I know the showrunners don’t have much say in when a particular episode airs, but it’s always nice when the setting and general theme of what you’re watching matches the time of year – and nothing marks the end of what has truly been the longest summer ever better than a good old spooky lake story.
“Lake”, the last episode of season two of American Horror Stories, feels very useful in that it brings together some of the best elements often associated with the horror genre. It offers several cautionary tales (don’t be a “bitch” / greed is bad / your husband will probably kill you); it takes place in a town with a dark, supernatural, and vaguely explained history; and it has a cast including hot new faces for the youngsters and nostalgic stars from a not too distant past for fans like me who would, at any time, prefer to watch the original Scream movie about just about anything else.

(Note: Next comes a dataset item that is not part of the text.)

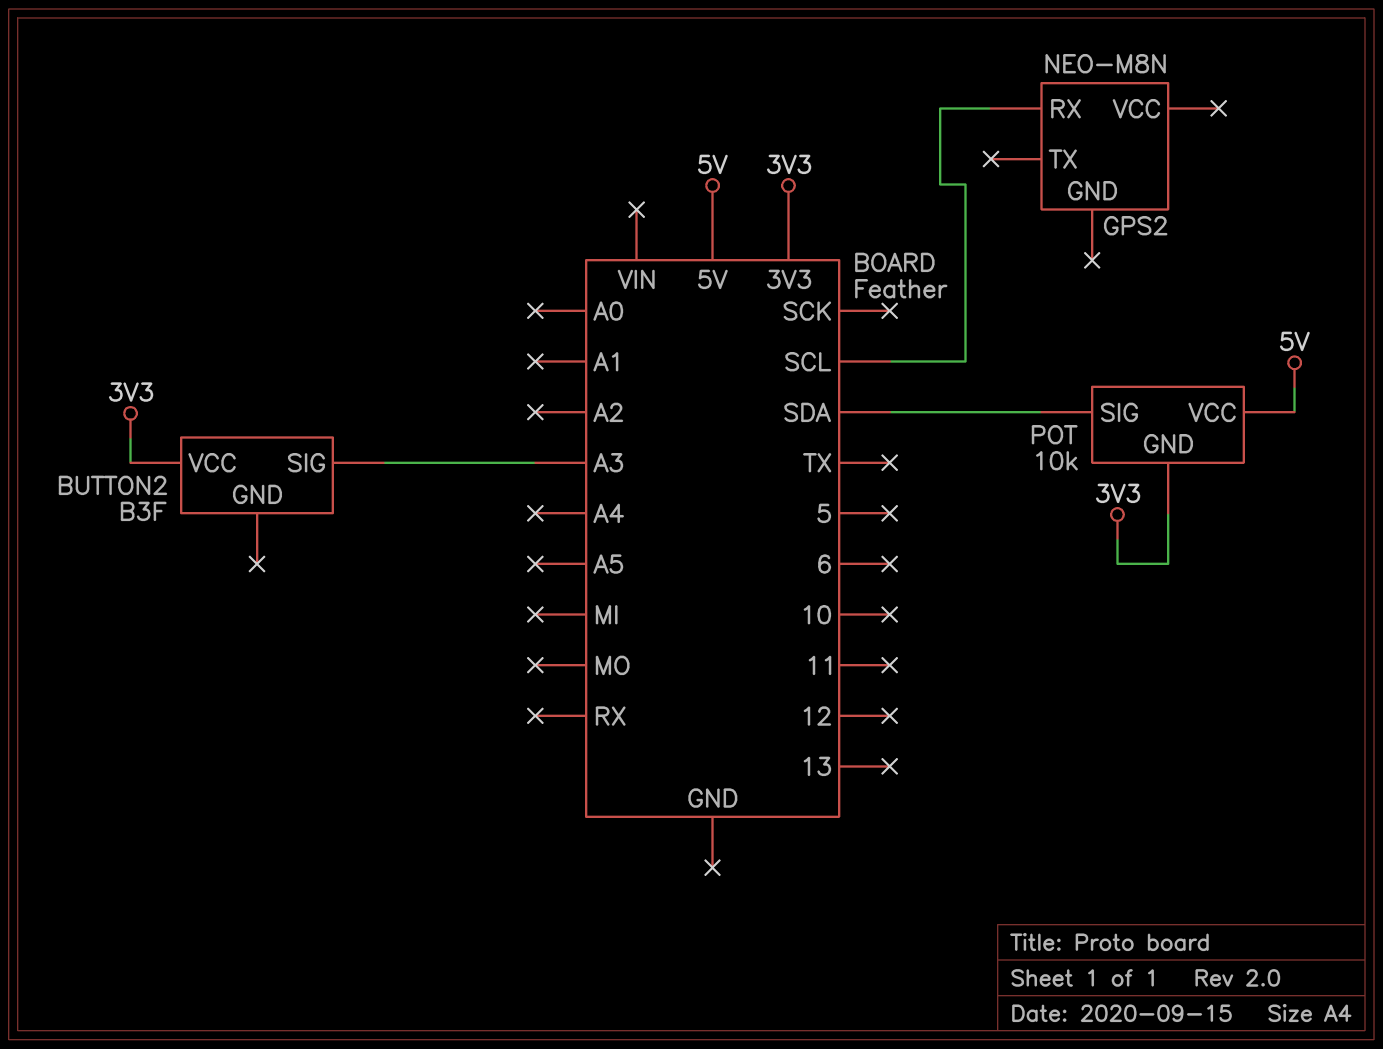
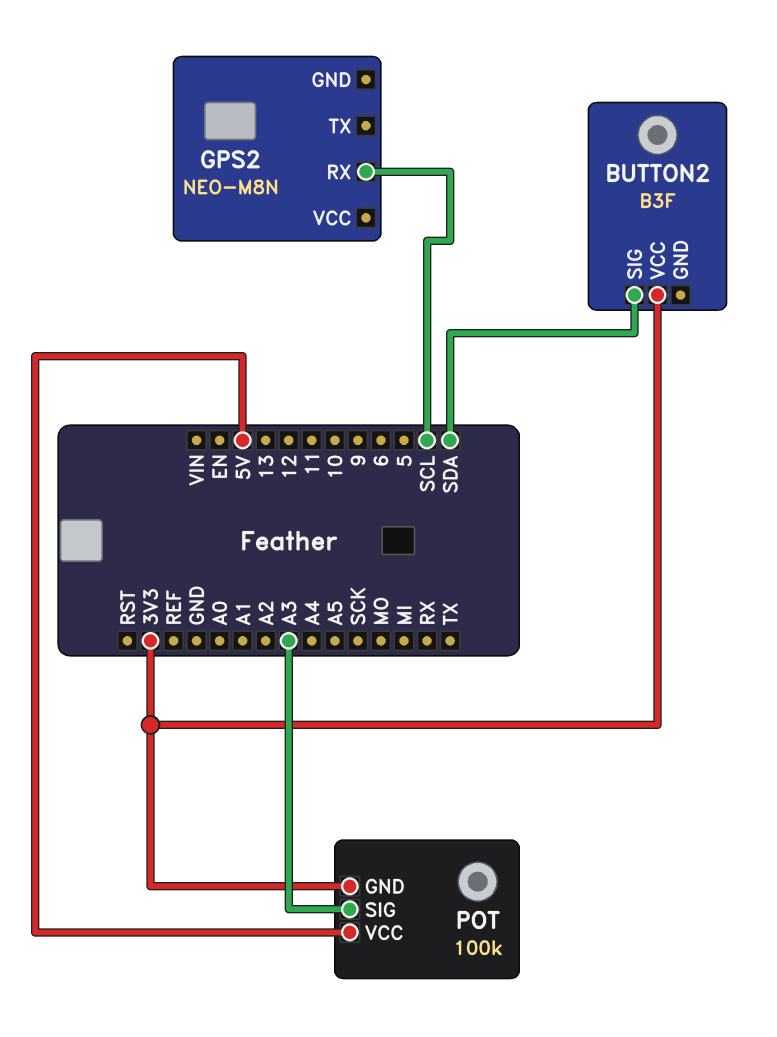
BUTTON2 pin SIG: A3 -> SDA
POT: 10k -> 100k
POT pin SIG: SDA -> A3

Alicia Silverstone has aged gracefully after playing virgins who can’t drive, but seeing her as Erin, an affluent mother willing to snap scuba fins to retrieve her dead son’s corpse from a lake, c ‘is delicious. While most remember Silverstone for her role as Cher Horowitz in clueless, she is certainly not new to horror. Since his breakout role in the 1993 film The crowd a brief blink of an eye in 2022 Scream as Tatum Riley in the movie-in-the-movie, Stab, she proved she could run and scream with the best of them. As with other actresses of her time, her horror roles often crammed her into the easily marketable box of “unhinged woman freaking out about something,” but in “Lake” she’s the one. in charge. It is she who saves the day. It’s good to know that after almost 30 years of almost exclusively using women as screaming pieces of meat, they have the chance to be saviors from time to time. And of course Silverstone’s character Erin is informed for the majority of this episode by her husband and local law enforcement, but the story wouldn’t be as true to life without those elements, isn’t it? it not?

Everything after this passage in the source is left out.